Rudolf kaget karena dipanggil kapten, namun Kristin hanya tersenyum, sementara yang lain mengangguk setuju.
“Dia ahli sihir, ketika dia menggunakan sihir, dia tidak akan mengumpulkan energi sihir dari lingkungannya, seperti yang biasa Corat atau Aquaria lakukan,” kata Rudolf.
“Lalu, kapten?” Dermond bertanya.
“Cara yang paling optimal adalah dengan mengurungnya dengan medan anti-sihir, tapi kita tidak punya yang seperti itu karena itu property kerajaan.”
“Benar, sumberdaya kita terbatas,” kata Rithe.
“Tapi bukan hanya itu caranya, ketika seorang penyihir akan menggunakan sihir, mereka akan mengeluarkan sihirnya dari tangan. Ada yang pernah melihat penyihir menyihir dengan mulut atau kaki?” tanya Rudolf.
“Aku pernah melihat seseorang melakukan atraksi sihir dengan menyemburkan api dari mulutnya,” kata Yutran.
“Itu berarti jika kita memotong tangannya, dia hanya bisa menggunakan sihir dari mulutnya,” kata Rudolf.
“Ini bagianku karena aku pernah bertarung dengannya, akan kutusuk mulutnya. Tapi dia tidak akan mati semudah itu. Ketika memburu monster, kita memerlukan senjata khusus dari material khusus, yaitu metal Jade. Kalian punya?”
“Kau bercanda, kapten? Semua orang yang melaut harus menggunakan metal Jade, bahkan petualang seperti kami harus menggunakan metal Jade untuk memutus rangkaian sihir monster hutan,” kata Rithe.
“Dia benar, semua orang di sini menggunakan metal Jade,” kata Corat.
“Baiklah, rencana kita sudah jelas.

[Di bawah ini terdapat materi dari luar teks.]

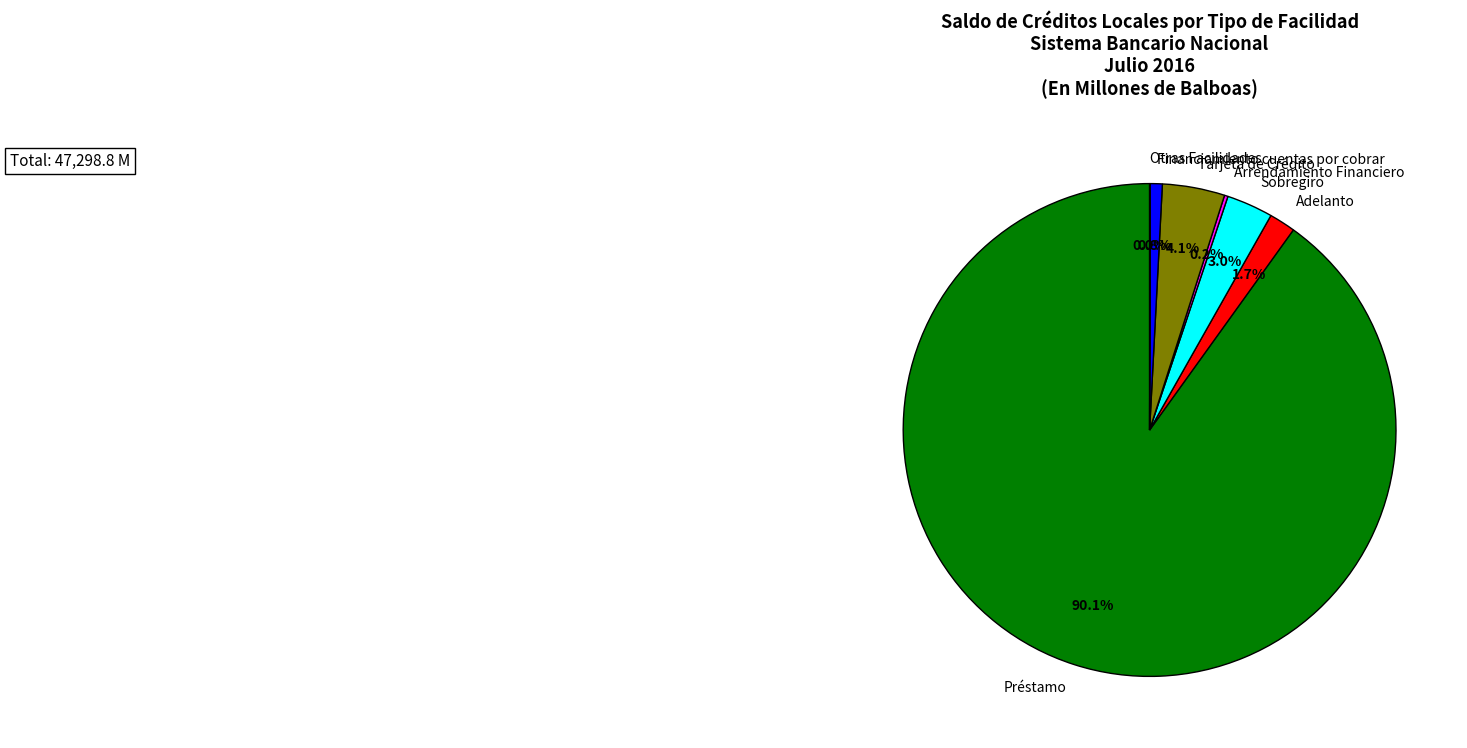

Between Adelanto and Tarjeta de Crédito, which is larger?

Tarjeta de Crédito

Kepung, potong tangannya, sumpal mulutnya, lalu matikan nyawanya,” kata Rudolf.
“Terdengar mudah,” kata Kristin.
“Jangan meremehkan musuh, aku yang paling tahu kekuatannya, aku akan butuh seseorang di dalam hutan untuk menembakkan anak panah yang diperkuat sihir,” kata Rudolf sambil melirik Corat.
“Pemanah ikut denganku,” kata Corat.
“Baik,” jawab semua orang yang membawa busur silang, ada sekitar 4 orang dari mereka, sepertinya divisi balista.

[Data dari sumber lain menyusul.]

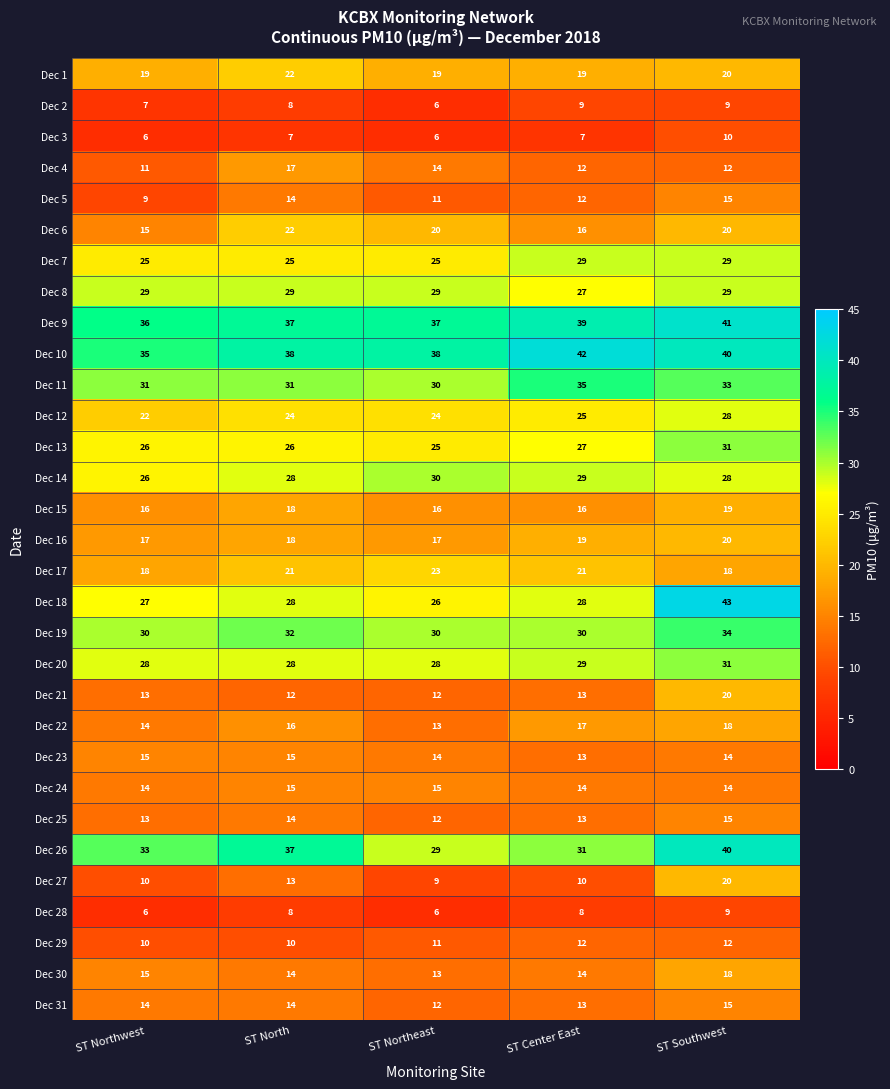

What is the total value across all series at ST Southwest?

705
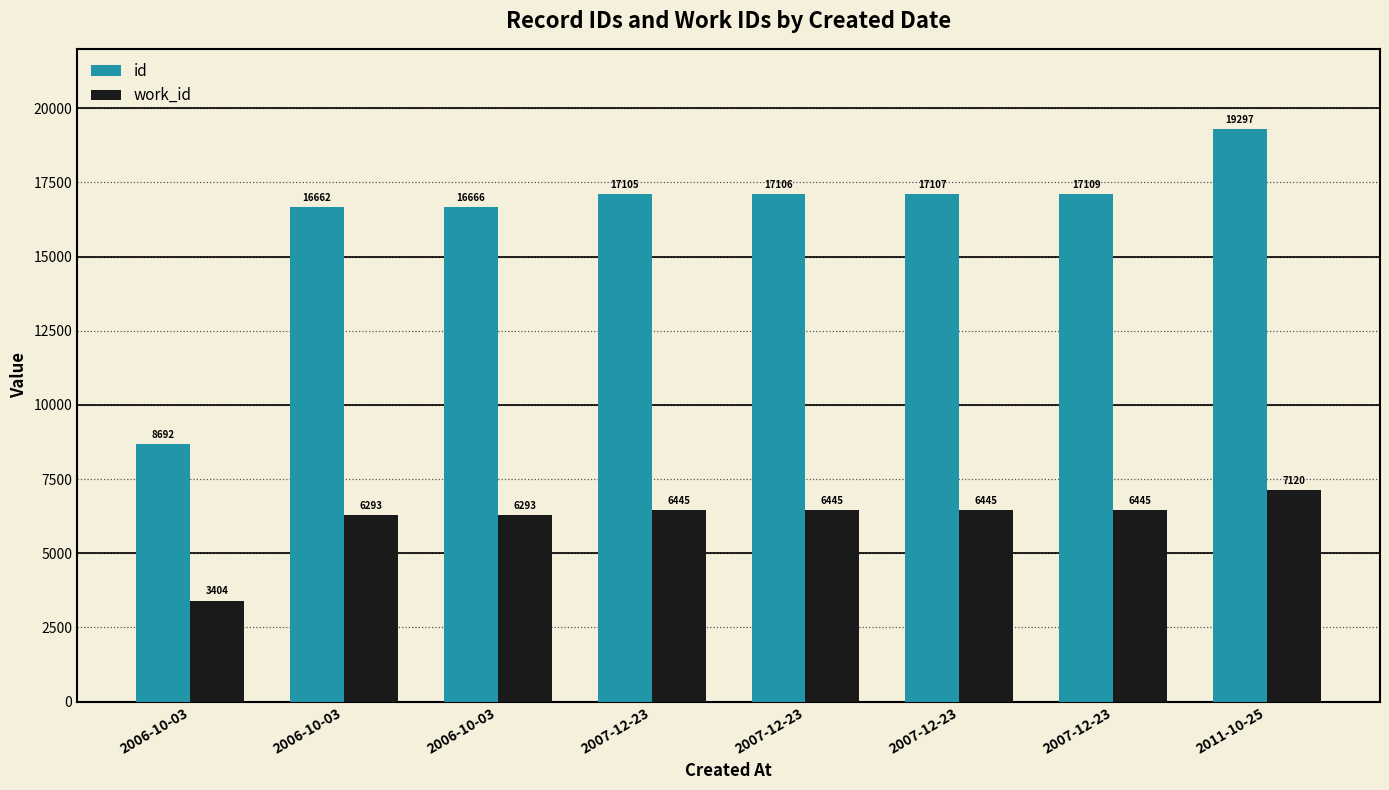

Where does the id series first go above 17106?

2007-12-23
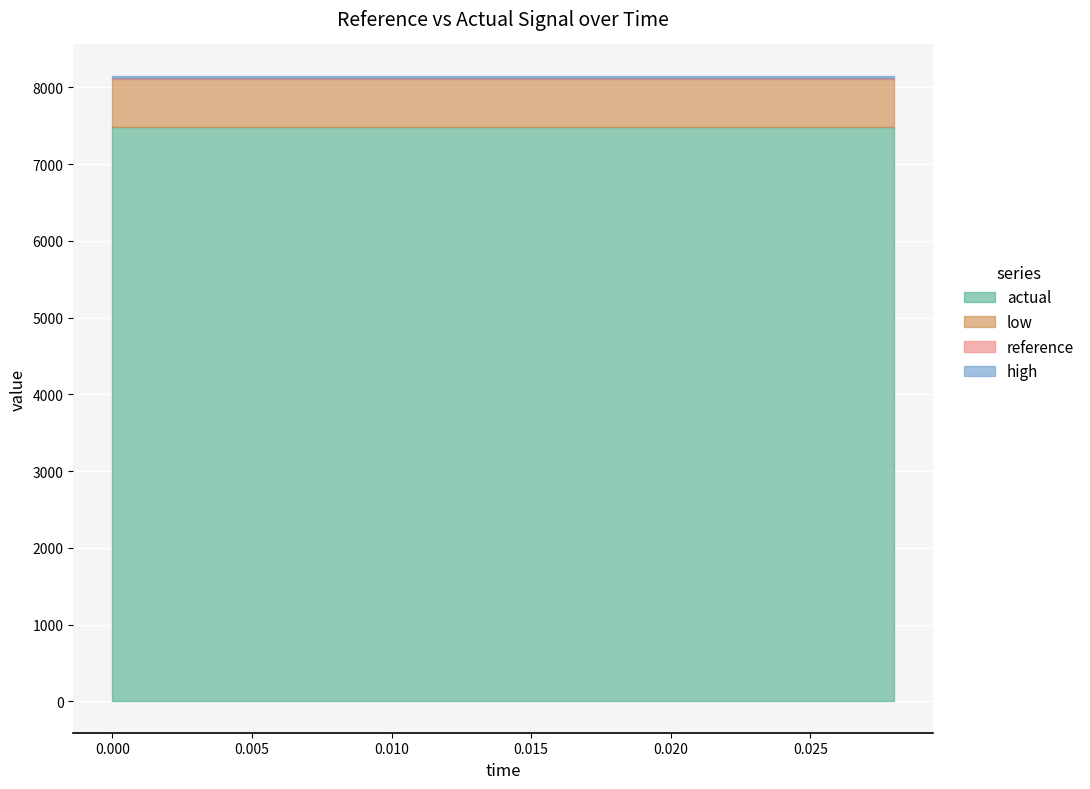

What is the value of the actual point at the 15th from the left?

7485.3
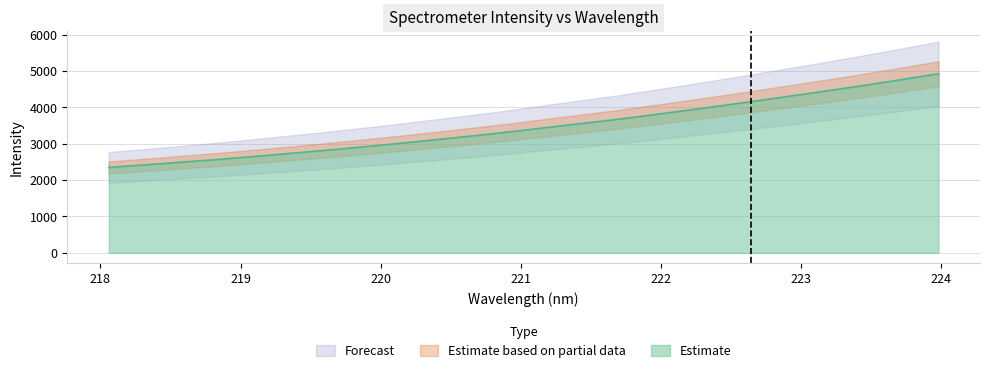

Reading left to right, what are all the values shown in this chart?

218.0596=2348.9	218.2508=2401.2	218.442=2453.1	218.6332=2509.3	218.8244=2563.8	219.0156=2623.7	219.2067=2685.9	219.3979=2749.0	219.589=2813.0	219.7801=2880.1	219.9712=2948.8	220.1623=3020.5	220.3533=3095.8	220.5444=3171.5	220.7354=3247.7	220.9264=3329.4	221.1174=3415.1	221.3083=3501.9	221.4993=3585.0	221.6902=3670.7	221.8812=3765.2	222.0721=3860.4	222.263=3958.2	222.4538=4057.3	222.6447=4158.7	222.8355=4263.1	223.0264=4366.9	223.2172=4473.0	223.408=4580.9	223.5987=4693.3	223.7895=4807.9	223.9802=4925.2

“Lalu semua ahli pedang harus ada di hutan, hanya aku, lalu Kristin, yutran, dan Rithe yang bertarung jarak dekat dengan Ocelia. Begitu kami mengunci tubuhnya, kalian para ahli pedang dan kapak, keluarlah dari hutan dan menyerbu ocelia.”
“Lalu memotong lehernya,” kata Trevor.
“Setelah itu patahkan semua tulangnya,” sambung Rudolf.
“Di akhir, kita akan menyedot darahnya hingga dia mati kering,” kata Trevor lagi.
Keduanya saling bertatapan, lalu tersenyum.
“Seperti di Ursus Logitique,” kata Rudolf.
“Benar.”
“Ayo pergi, ingat formasinya,” perintah Rudolf.
“Aiyo,” jawab semuanya.
Mereka tahu, keputusan Rudolf selalu berdasarkan pengalaman, mereka tahu hal ini ketika mereka berada di kedai Ursa, berdiskusi dengan Trevor, lalu biasanya dia menceritakan tentang betapa hebatnya Rudolf, yang waktu itu berada di atas geladak kapal Ursus Logitique.
Permainan pedangnya saat bajak laut menyerang kapal Ursus Logitique, akalnya ketika pergi dari kapal Ursus, lalu membunuh kapten kapal lawan, dan membunuh semua kru meriam di geladak bawah yang kaget, tidak mengira bahwa Rudolf berada di atas kapal mereka. Pertarungan mereka berakhir kemenangan yang tidak disadari oleh para bajak laut, setelah itu Ursus Logitique mendapatkan banyak uang karena menjual mereka ke kerajaan untuk dihukum.